EXERCISE AIM:
Please recast the text lines from all of the records below as a JSON list of strings, one string per line, with blank lines and the pictures left out.

(DATA)

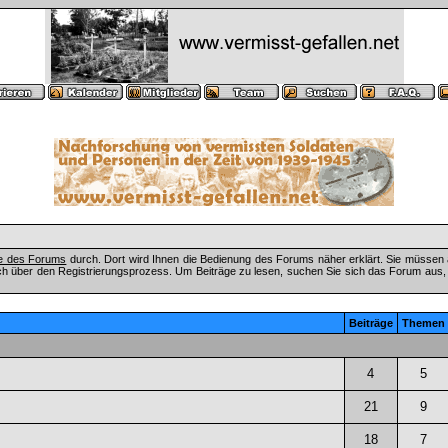
fe des Forums
durch. Dort wird Ihnen die Bedienung des Forums näher erklärt. Sie müssen 
ch über den Registrierungsprozess. Um Beiträge zu lesen, suchen Sie sich das Forum aus, das
Beiträge
Themen
4
5
21
9
18
7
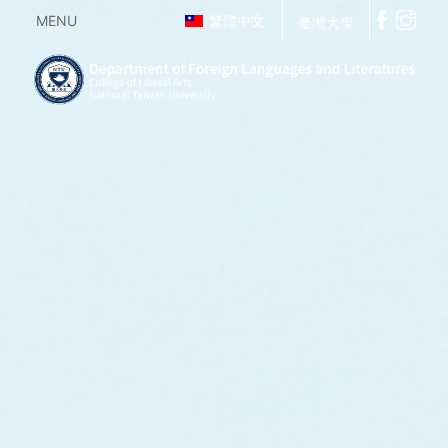
MENU
繁體中文
臺灣大學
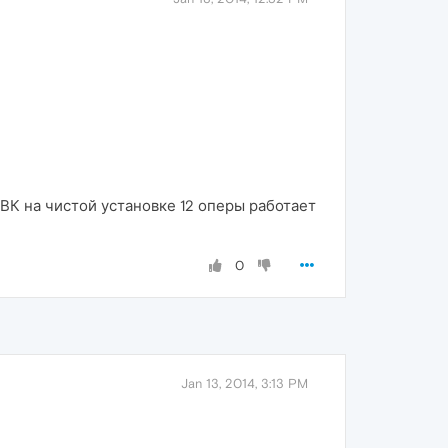
ВК на чистой установке 12 оперы работает
0
Jan 13, 2014, 3:13 PM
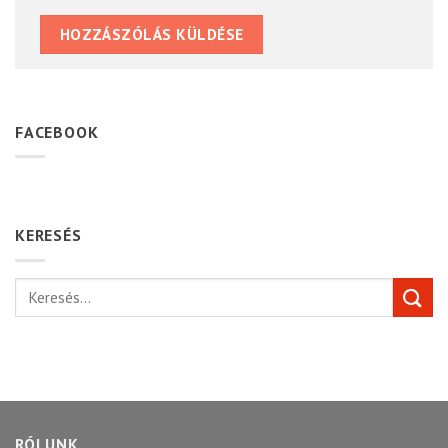
FACEBOOK
KERESÉS
RÓLUNK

(End DATA)

RESPONSE TO THE EXERCISE:
[
  "fe des Forums",
  "durch. Dort wird Ihnen die Bedienung des Forums näher erklärt. Sie müssen ",
  "ch über den Registrierungsprozess. Um Beiträge zu lesen, suchen Sie sich das Forum aus, das",
  "Beiträge",
  "Themen",
  "4",
  "5",
  "21",
  "9",
  "18",
  "7",
  "MENU",
  "繁體中文",
  "臺灣大學",
  "ВК на чистой установке 12 оперы работает",
  "0",
  "Jan 13, 2014, 3:13 PM",
  "FACEBOOK",
  "KERESÉS",
  "RÓLUNK"
]